Anatomische indeling van het zenuwstelsel
- Centrale zenuwstelsel: grote en kleine hersenen
(voor bewegingen/motoriek); de hersenstam (voor
vitale functies, zoals ademhaling, hartslag en
temperatuur); het ruggenmerg (schakel tussen de
hersenen en het lichaam).
- Perifere zenuwstelsel: verbinding tussen centrale
zenuwstelsel en de spieren, klieren en zintuigen.
Informatie van de organen, zintuigen en spieren
komt bij het centrale zenuwstelsel. Signalen van het
centrale zenuwstelsel komt bij de spieren en klieren.
Bloed-brein-barriere: laag tussen de zenuwstelsels, die alles wat buiten het CNS is, buiten wil houden
en alles wat erbinnen is, binnen. Het is een soort afweersysteem. Niet alle hormonen in je bloed
kunnen door het membraan naar je hersenen. Ook per drug verschilt het wat er in je hersenen komt.

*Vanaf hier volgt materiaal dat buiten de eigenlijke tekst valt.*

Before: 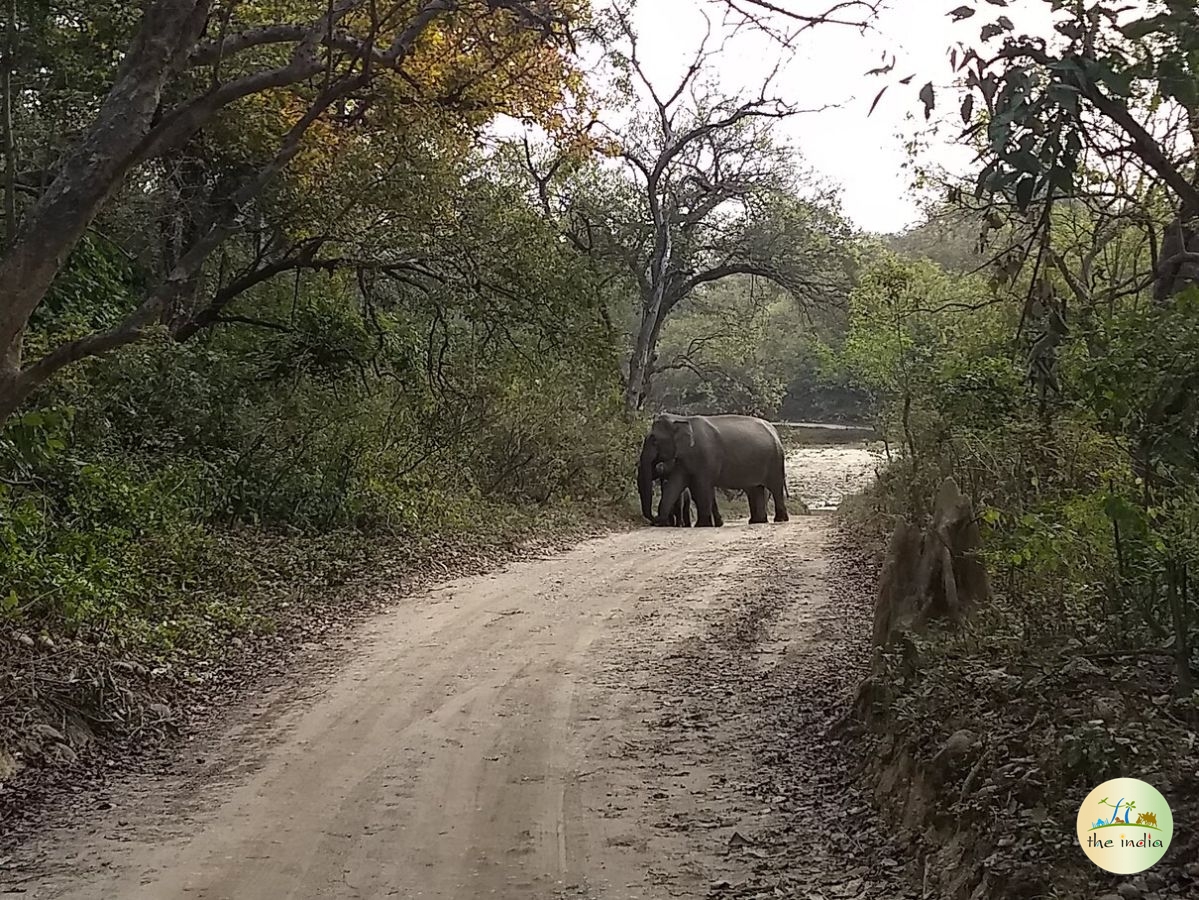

Functionele indeling van het perifere zenuwstelsel
- Sensorische zenuwcellen: Sensorische informatie komt binnen via de huid (zien, horen,
proeven, ruiken, voelen). Via een zenuwcel gaat de zenuwcelimpuls naar het ruggenmerg
(“Er loopt een spin over je been” en geeft dit door aan de hersenen).
Interneuronen: zenden impulsen tussen de sensorische en motorische neuronen.
- Motorische zenuwcellen: Als de sensorische informatie bij de hersenen is geweest, wordt er
een seintje gegeven via het ruggenmerg naar de motorische output. De motorische
zenuwcellen lopen van het ruggenmerg naar de spieren/klieren (Hand wappert de spin weg).
o Somatisch zenuwstelsel (SNS): voor spierbeweging (zwaaien naar de camera).
o Autonome zenuwstelsel (ANS): controleert je lichaamsfuncties (hartslag,
ademhaling, spijsvertering).
▪ Sympathisch zenuwstelsel: actie/arousal (Fight/Flight). Hogere hartslag en
concentratie tijdens een tentamen, en verminderde spijsvertering.